# ADR-012 — Hardware reference & capacity evaluation

## Status

Accepted (2026-06-01)

## Context

The repo modelled the logical/network layer (Terraform VM specs, ADR-007
topology) but not the physical layer — node CPU/RAM/disk capacity, network gear,
or which workloads are designed to run where with what headroom. There was also
no way to ask "is this well-proportioned?" — e.g. HA that isn't needed, a
workload that should move, or a node due an upgrade.

## Decision

- `docs/hardware/reference.md` is the single, hand-maintained source of truth for
  physical compute + network gear and workload placement intent. Two
  machine-readable tables (node capacity, workload placement) carry the numbers.
  This includes `ubongo`, the physical control node (ADR-015), even though it sits
  outside the Proxmox cluster.
- `scripts/capacity-scan.py` (stdlib-only, like `repo-scan.py` / `tf_to_inventory.py`)
  parses those tables, computes per-node allocated-vs-physical rollups, and
  cross-checks workload hostnames against `terraform output -json` /
  `ansible-inventory --list` to surface drift.
- `/capacity-review` reads the scan + intent columns and writes a dated report to
  `docs/hardware/reviews/YYYY-MM-DD-capacity.md`, also overwriting
  `docs/hardware/reviews/latest.md`, mirroring `/review-repo` → `docs/reviews/`.
- Numeric allocations live in `reference.md`, not Terraform: the current
  `terraform output` exposes only `{ip, group}`. Terraform/inventory are used
  only for hostname-drift cross-checks.
- **Live usage stats are a future hook.** The cluster is not stood up;
  `gather_usage()` returns `available: false` and the evaluator reasons on
  declared intent.
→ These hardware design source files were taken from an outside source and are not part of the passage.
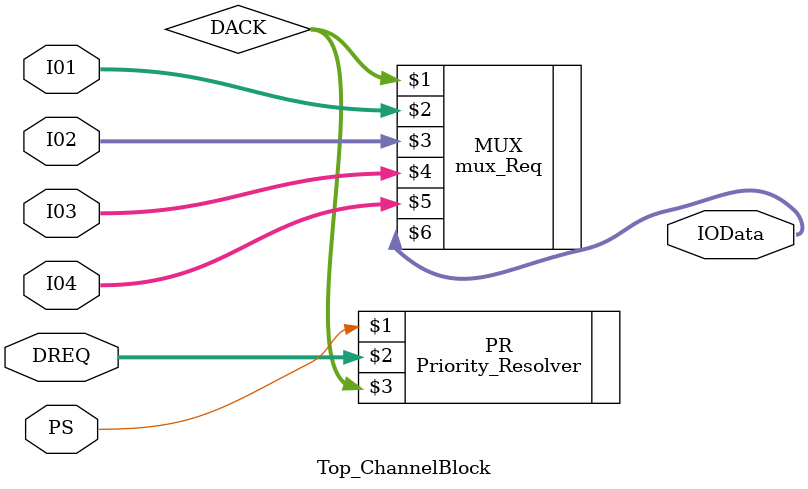
<source format=v>
module Top_ChannelBlock(PS,DREQ,I01,I02,I03,I04,IOData);
input PS;
input [3:0] DREQ;
input [7:0] I01,I02,I03,I04;
output [7:0] IOData;
wire [3:0] DACK;
Priority_Resolver PR(PS,DREQ,DACK);
mux_Req MUX(DACK,I01,I02,I03,I04,IOData);
endmodule
</source>
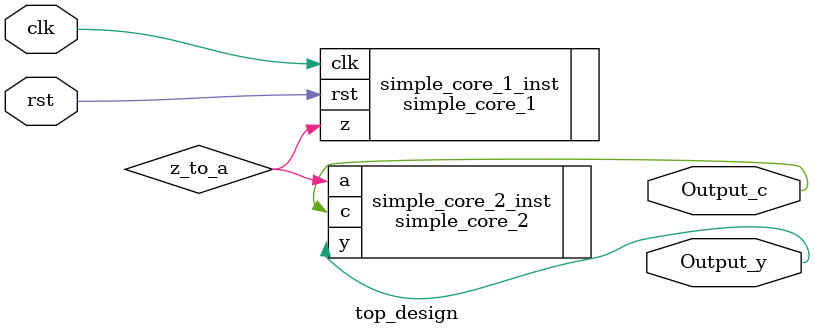
<source format=v>
module top_design (
    input  wire clk,
    input  wire rst,
    output wire Output_y,
    output wire Output_c
);
   wire z_to_a;

   simple_core_1 simple_core_1_inst (
       .clk(clk),
       .rst(rst),
       .z(z_to_a)
   );

   simple_core_2 simple_core_2_inst (
       .a(z_to_a),
       .y(Output_y),
       .c(Output_c)
   );

endmodule

</source>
The usage source (Proxmox RRD vs Prometheus/Loki/Grafana/
  Alloy) is undecided — see docs/TODO.md 8.4, to be settled before any hook is
  built.

## Consequences

- Right-sizing advice is intent-based until usage data exists; reports say so.
- `reference.md` table headers are a parser contract — changing them needs a
  matching `capacity-scan.py` change.
- Log storage (ADR-018) is a tracked allocation: the cluster Loki host's retention
  budget and `askari`'s security-subset volume belong in `reference.md`, and SSD
  **wearout/TBW** is a monitored metric — logging is write-heavy, so wear is watched,
  not assumed.

See also: ADR-001 (architecture), ADR-007 (network), ADR-009 (TF ↔ Ansible handoff).